Brief A: Reproduce word for word the passage of the traumatic brain injury abstract starting with "Optimal Out-of-Hospital Blood" and going on through "normotension, or hypertension.".
Brief B:
Answer these questions using the traumatic brain injury abstract:
(i) What did the study's objective say the analysis would not assume?
(ii) From which study was this a secondary analysis?
(iii) What range of lowest out-of-hospital systolic blood pressure did included patients have?
Brief C: Carry on writing the abstract on blood pressure in traumatic brain injury, starting after its last sentence.
(Exercise text begins)
Optimal Out-of-Hospital Blood Pressure in Major Traumatic Brain Injury: A Challenge to the Current Understanding of Hypotension - 15/06/22
, Chengcheng Hu, PhD a, c, Bentley J. Bobrow, MD d, Bruce Barnhart, MSN, RN a, Vatsal Chikani, MPH e, Joshua B. Gaither, MD a, b, Kurt R. Denninghoff, MD a, b, Gail H. Bradley, MD b, e, Amber D. Rice, MD a, b, Jeffrey T. Howard, PhD f, Samuel M. Keim, MD a, bAbstract |
Study objective |
Little is known about the out-of-hospital blood pressure ranges associated with optimal outcomes in traumatic brain injuries (TBI). Our objective was to evaluate the associations between out-of-hospital systolic blood pressure (SBP) and multiple hospital outcomes without assuming any predefined thresholds for hypotension, normotension, or hypertension.
Methods |
This was a preplanned secondary analysis from the Excellence in Prehospital Injury Care (EPIC) TBI study. Among patients (age ≥10 years) with major TBIs (Barell Matrix type 1 and/or Abbreviated Injury Scale-head severity ≥3) and lowest out-of-hospital SBPs of 40 to 299 mmHg, we utilized generalized additive models to summarize the distributions of various outcomes as smoothed functions of SBP, adjusting for important and significant confounders. The subjects who were enrolled in the study phase after the out-of-hospital TBI guideline implementation were used to validate the models developed from the preimplementation cohort.
(Exercise text ends)
(Dataset begins)
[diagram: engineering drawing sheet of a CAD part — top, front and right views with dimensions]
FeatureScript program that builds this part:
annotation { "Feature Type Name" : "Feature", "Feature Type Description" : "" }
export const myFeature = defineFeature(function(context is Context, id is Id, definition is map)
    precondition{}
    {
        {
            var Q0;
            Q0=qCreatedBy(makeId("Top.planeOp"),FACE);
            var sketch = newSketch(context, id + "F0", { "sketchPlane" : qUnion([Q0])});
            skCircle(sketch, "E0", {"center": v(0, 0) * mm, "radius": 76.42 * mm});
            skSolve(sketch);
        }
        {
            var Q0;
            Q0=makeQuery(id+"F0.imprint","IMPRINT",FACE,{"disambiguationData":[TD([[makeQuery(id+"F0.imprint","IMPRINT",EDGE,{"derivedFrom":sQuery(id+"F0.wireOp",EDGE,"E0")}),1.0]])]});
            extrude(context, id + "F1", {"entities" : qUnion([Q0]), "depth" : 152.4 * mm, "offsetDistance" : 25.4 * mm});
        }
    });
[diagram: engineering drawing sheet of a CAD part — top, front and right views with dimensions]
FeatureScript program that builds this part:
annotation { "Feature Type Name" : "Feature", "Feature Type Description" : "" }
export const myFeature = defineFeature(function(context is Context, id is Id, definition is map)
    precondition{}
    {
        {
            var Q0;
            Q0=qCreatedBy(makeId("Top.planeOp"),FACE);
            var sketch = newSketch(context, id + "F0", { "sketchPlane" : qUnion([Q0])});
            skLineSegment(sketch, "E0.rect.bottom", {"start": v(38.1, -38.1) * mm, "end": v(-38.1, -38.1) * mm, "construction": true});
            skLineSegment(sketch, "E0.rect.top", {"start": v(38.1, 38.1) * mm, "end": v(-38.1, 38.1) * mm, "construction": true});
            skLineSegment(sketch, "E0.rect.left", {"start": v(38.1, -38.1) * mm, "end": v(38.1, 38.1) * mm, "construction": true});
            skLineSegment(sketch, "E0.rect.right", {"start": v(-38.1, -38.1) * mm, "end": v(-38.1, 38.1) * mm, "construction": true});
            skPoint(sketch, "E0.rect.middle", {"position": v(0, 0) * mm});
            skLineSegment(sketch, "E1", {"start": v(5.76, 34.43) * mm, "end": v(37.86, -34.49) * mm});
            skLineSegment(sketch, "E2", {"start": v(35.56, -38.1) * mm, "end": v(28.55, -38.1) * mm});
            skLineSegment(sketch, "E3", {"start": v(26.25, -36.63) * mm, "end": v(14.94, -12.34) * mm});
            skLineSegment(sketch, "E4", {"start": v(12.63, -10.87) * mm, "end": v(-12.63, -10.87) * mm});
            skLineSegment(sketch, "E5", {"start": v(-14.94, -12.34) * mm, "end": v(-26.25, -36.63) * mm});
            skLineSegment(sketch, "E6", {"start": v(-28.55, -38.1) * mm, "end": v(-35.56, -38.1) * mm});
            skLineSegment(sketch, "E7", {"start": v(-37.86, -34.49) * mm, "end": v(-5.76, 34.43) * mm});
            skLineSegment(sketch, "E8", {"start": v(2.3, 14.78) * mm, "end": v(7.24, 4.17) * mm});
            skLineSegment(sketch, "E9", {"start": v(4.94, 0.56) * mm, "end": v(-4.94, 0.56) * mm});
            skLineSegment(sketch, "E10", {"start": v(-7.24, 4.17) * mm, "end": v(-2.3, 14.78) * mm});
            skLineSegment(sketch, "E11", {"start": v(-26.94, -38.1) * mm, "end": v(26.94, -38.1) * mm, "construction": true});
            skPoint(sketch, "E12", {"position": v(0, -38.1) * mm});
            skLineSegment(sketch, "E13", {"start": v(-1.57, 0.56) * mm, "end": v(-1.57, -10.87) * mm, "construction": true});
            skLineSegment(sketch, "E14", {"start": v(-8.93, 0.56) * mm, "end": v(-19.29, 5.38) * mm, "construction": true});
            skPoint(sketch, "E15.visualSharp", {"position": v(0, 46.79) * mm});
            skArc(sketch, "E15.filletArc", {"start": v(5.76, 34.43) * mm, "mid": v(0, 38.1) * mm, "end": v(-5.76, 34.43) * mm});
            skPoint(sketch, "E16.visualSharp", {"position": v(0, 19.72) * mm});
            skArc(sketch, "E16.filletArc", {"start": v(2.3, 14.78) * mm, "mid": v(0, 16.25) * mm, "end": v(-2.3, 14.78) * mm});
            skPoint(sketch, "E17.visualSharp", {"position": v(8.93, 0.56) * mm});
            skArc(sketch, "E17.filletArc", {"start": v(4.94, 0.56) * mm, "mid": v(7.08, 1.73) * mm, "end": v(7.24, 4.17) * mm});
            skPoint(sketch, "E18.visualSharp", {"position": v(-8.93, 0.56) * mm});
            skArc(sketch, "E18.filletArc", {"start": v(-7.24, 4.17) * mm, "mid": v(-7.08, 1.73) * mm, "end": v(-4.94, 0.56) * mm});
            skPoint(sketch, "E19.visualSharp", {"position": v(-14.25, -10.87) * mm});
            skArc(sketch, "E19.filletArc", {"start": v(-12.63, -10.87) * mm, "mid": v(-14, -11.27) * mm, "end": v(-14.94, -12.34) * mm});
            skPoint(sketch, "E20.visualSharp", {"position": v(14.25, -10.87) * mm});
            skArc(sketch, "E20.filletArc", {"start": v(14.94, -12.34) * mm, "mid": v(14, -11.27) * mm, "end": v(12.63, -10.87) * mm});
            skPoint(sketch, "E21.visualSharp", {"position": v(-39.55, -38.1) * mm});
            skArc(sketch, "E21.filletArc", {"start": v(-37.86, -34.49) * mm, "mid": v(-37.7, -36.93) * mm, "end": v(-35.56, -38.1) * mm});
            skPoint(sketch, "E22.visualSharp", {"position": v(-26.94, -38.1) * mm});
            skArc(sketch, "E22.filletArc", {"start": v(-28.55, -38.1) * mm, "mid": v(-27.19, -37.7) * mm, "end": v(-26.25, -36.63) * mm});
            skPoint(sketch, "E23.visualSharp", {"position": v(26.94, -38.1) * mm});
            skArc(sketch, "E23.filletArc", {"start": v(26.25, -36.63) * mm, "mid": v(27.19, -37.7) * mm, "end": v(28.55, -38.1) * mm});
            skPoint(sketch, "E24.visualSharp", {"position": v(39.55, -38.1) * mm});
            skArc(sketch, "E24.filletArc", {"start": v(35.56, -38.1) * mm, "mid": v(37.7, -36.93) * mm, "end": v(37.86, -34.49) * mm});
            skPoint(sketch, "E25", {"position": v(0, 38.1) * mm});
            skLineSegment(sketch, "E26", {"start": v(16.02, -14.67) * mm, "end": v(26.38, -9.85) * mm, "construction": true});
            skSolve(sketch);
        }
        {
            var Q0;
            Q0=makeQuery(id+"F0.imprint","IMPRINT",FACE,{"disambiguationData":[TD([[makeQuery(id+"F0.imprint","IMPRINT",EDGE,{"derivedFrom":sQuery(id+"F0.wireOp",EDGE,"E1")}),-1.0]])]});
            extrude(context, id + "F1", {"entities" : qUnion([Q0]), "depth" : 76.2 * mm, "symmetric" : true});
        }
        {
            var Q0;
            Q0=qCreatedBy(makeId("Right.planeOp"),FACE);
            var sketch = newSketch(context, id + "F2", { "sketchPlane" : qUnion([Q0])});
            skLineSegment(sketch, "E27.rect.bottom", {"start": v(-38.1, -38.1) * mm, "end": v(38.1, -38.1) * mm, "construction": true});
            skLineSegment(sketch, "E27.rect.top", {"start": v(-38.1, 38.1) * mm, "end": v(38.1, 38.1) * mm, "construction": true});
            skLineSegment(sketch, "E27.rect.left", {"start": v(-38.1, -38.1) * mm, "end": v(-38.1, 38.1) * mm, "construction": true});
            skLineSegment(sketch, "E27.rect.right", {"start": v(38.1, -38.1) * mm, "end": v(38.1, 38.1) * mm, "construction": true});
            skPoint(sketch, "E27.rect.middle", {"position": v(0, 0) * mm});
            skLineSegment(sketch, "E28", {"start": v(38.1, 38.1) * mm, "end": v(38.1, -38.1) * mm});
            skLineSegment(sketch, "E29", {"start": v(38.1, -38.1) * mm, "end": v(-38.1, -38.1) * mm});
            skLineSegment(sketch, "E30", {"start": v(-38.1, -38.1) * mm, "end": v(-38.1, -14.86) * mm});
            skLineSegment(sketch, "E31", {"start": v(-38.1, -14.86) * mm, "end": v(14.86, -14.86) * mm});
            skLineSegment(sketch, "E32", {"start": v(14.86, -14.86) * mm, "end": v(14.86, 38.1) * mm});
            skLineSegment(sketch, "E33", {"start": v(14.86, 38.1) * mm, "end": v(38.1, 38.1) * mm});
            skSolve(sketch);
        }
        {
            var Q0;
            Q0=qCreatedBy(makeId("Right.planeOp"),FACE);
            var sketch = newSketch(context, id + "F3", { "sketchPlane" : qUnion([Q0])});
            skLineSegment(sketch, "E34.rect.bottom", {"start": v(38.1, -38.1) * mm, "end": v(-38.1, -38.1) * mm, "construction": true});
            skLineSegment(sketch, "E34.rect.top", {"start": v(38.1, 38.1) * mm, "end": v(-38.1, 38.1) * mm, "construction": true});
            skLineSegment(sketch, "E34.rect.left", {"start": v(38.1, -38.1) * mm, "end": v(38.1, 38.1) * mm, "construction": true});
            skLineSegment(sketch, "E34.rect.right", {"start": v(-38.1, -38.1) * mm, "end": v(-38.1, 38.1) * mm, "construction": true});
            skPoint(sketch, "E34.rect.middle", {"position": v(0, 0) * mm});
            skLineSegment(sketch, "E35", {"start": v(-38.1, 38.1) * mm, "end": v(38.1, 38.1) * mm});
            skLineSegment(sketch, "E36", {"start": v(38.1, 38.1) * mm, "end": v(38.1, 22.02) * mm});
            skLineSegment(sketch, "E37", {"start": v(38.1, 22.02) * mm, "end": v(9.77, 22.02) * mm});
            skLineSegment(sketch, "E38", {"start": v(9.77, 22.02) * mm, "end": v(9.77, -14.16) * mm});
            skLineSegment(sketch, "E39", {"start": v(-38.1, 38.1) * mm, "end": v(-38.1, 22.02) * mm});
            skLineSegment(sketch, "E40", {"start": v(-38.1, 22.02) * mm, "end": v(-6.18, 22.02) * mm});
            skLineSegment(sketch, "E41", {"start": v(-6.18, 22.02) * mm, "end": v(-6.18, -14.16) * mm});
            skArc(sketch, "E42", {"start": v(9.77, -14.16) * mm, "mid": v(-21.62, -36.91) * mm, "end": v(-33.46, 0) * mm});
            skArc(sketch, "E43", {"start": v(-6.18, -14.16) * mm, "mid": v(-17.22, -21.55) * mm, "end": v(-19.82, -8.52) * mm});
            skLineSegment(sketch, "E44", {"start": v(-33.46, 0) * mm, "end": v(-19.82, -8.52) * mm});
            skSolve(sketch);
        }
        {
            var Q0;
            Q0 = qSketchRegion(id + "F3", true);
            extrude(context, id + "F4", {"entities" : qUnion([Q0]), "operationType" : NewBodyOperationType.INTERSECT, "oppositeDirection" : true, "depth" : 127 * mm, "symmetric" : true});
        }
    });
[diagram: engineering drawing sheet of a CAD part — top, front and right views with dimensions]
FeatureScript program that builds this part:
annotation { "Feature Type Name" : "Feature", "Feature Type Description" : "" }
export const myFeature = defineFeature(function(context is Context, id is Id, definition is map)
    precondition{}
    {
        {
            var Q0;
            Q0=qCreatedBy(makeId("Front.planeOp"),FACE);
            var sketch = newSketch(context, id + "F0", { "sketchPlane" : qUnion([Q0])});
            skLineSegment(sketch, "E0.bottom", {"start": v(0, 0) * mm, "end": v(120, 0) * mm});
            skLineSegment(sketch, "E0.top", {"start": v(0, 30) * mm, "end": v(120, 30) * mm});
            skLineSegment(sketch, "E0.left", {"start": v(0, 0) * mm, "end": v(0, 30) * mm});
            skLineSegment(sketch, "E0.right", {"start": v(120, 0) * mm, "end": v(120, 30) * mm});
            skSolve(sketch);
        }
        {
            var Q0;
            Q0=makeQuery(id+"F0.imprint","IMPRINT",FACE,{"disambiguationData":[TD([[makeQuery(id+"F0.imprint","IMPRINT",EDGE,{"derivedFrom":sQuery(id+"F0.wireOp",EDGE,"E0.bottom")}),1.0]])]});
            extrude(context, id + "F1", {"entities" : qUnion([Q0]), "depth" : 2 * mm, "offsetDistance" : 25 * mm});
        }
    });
(Dataset ends)
Response A:
Optimal Out-of-Hospital Blood Pressure in Major Traumatic Brain Injury: A Challenge to the Current Understanding of Hypotension - 15/06/22
, Chengcheng Hu, PhD a, c, Bentley J. Bobrow, MD d, Bruce Barnhart, MSN, RN a, Vatsal Chikani, MPH e, Joshua B. Gaither, MD a, b, Kurt R. Denninghoff, MD a, b, Gail H. Bradley, MD b, e, Amber D. Rice, MD a, b, Jeffrey T. Howard, PhD f, Samuel M. Keim, MD a, bAbstract |
Study objective |
Little is known about the out-of-hospital blood pressure ranges associated with optimal outcomes in traumatic brain injuries (TBI). Our objective was to evaluate the associations between out-of-hospital systolic blood pressure (SBP) and multiple hospital outcomes without assuming any predefined thresholds for hypotension, normotension, or hypertension.

Response B:
(i) It would not assume any predefined thresholds for hypotension, normotension, or hypertension.
(ii) The Excellence in Prehospital Injury Care (EPIC) TBI study.
(iii) 40 to 299 mmHg.

Response C:
Results |
Among 12,169 included cases, the mortality model revealed 3 distinct ranges: (1) a monotonically decreasing relationship between SBP and the adjusted probability of death from 40 to 130 mmHg, (2) lowest adjusted mortality from 130 to 180 mmHg, and (3) rapidly increasing mortality above 180 mmHg. A subanalysis of the cohorts with isolated TBIs and multisystem injuries with TBIs revealed SBP mortality patterns that were similar to each other and to that of the main analysis. While the specific SBP ranges varied somewhat for the nonmortality outcomes (hospital length of stay, ICU length of stay, discharge to skilled nursing/inpatient rehabilitation, and hospital charges), the patterns were very similar to that of mortality. In each model, validation was confirmed utilizing the postimplementation cohort.
Conclusion |
Optimal adjusted mortality was associated with a surprisingly high SBP range (130 to 180 mmHg). Below this level, there was no point or range of inflection that would indicate a physiologically meaningful threshold for defining hypotension. Nonmortality outcomes showed very similar patterns. These findings highlight how sensitive the injured brain is to compromised perfusion at SBP levels that, heretofore, have been considered adequate or even normal. While the study design does did not allow us to conclude that the currently recommended treatment threshold (<90 mmHg) should be increased, the findings imply that the definition of hypotension in the setting of TBI is too low. Randomized trials evaluating treatment levels significantly higher than 90 mmHg are needed.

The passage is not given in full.